Amarin’s lawsuit is just the latest skirmish in Big Pharma’s offensive against prescription drug-marketing regulations.

In recent years, Allergan and Par Pharmaceuticals have urged courts to shield them from FDA marketing restrictions on so-called free-speech grounds. Both Allergan and Par Pharmaceuticals ultimately dropped their First Amendment challenges and pleaded guilty to criminal and civil violations of FDA misbranding laws. (Allergan, acquired by Actavis in March, is  now back in court, fighting a separate whistleblower lawsuit that alleges kickbacks to doctors.) 

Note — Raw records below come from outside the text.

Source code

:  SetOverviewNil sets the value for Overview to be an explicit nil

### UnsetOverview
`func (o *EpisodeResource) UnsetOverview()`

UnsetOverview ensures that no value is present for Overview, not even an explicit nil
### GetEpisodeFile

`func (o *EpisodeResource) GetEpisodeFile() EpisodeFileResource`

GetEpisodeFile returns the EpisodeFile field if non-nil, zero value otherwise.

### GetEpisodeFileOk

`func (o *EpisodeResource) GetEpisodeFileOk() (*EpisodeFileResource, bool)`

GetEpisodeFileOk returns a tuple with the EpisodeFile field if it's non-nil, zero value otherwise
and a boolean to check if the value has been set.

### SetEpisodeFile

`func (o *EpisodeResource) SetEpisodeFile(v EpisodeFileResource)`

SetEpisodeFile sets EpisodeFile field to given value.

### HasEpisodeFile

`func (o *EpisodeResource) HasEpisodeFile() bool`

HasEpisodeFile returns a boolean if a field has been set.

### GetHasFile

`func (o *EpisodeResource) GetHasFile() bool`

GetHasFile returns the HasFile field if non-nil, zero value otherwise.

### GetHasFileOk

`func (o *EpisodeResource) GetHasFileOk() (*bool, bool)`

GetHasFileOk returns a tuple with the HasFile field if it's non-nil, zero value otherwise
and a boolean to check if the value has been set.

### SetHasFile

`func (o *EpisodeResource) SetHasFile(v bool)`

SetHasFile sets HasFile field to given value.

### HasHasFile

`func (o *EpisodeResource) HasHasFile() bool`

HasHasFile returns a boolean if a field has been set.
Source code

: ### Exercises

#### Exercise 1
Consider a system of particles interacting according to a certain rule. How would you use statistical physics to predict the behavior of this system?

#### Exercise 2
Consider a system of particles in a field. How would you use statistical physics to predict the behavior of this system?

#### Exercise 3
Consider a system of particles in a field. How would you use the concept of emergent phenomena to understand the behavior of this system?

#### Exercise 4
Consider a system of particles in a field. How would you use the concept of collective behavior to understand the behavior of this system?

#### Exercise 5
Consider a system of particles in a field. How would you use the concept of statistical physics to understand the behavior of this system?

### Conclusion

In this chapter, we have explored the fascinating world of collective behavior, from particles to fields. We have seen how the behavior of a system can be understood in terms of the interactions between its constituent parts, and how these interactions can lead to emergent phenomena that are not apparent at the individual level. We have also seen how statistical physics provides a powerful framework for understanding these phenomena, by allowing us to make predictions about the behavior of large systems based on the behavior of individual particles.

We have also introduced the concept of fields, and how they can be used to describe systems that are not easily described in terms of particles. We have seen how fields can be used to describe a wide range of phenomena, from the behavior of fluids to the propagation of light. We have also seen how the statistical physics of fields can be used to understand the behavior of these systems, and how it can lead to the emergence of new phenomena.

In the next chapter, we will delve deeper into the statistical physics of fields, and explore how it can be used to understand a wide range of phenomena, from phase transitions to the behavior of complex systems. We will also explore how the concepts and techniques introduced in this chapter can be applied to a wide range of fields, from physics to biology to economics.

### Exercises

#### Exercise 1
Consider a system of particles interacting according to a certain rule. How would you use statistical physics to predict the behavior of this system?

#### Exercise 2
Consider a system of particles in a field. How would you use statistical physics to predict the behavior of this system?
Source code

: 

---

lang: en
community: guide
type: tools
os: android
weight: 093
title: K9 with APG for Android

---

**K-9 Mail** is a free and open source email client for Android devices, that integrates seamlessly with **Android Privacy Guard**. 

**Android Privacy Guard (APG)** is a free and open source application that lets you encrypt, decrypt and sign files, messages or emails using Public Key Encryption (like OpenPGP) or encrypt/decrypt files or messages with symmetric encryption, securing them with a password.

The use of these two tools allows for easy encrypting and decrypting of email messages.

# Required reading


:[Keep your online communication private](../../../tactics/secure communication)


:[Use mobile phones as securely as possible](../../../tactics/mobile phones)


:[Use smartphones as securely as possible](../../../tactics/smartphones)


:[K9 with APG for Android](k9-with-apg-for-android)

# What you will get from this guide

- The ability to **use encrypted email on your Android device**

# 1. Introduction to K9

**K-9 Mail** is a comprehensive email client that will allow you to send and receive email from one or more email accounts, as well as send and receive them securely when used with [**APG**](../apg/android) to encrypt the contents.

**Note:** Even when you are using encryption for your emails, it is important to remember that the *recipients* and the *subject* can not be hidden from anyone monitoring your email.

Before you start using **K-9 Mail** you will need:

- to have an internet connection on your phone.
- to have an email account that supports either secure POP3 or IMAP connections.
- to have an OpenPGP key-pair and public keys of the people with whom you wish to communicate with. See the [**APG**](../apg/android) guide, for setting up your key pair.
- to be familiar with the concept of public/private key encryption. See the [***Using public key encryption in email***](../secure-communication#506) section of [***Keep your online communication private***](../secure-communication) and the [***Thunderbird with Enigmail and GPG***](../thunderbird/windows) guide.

This time, Amarin’s overly aggressive First Amendment arguments are aimed at diluting drug approval processes and target marketing restrictions that protect patients from unproven, unscientific, misleading and distorted marketing of prescription drugs.

In actuality, this isn’t a free speech issue.  It’s an effort by Amarin to circumvent the FDA approval process and confuse patients and doctors about the benefits of its prescription drug by publishing the very data that the FDA found did not support treatment for particular conditions.

Indeed, a confidential letter Amarin sent to its physician speakers about the lawsuit is revealing in what it omits. The letter describes the drug’s success in lowering triglycerides, but it does not say (as it reported in 2013 SEC filings) that the FDA “no longer considers a change in serum triglyceride levels as sufficient to establish the effectiveness of a drug intended to reduce cardiovascular risk in subjects’ serum triglyceride levels below 500 mg/dl.”

The letter also reports that Amarin’s Vascepa clinical trial was conducted under a special protocol assessment agreement (“SPA”) with the FDA, but it does not say that the FDA rescinded the SPA underlying the clinical trial because it “determined that a substantial scientific issue essential to determining the effectiveness of Vascepa in the studied population was identified after the testing began.”

Based on this case, it seems Amarin’s ultimate marketing strategy for Vascepa is to bank on patient confusion about the drug’s benefits to increase sales, rather than proven clinical benefits. The court should recognize Amarin’s lawsuit for the sham that it is and allow the FDA to do its job and continue to protect patients.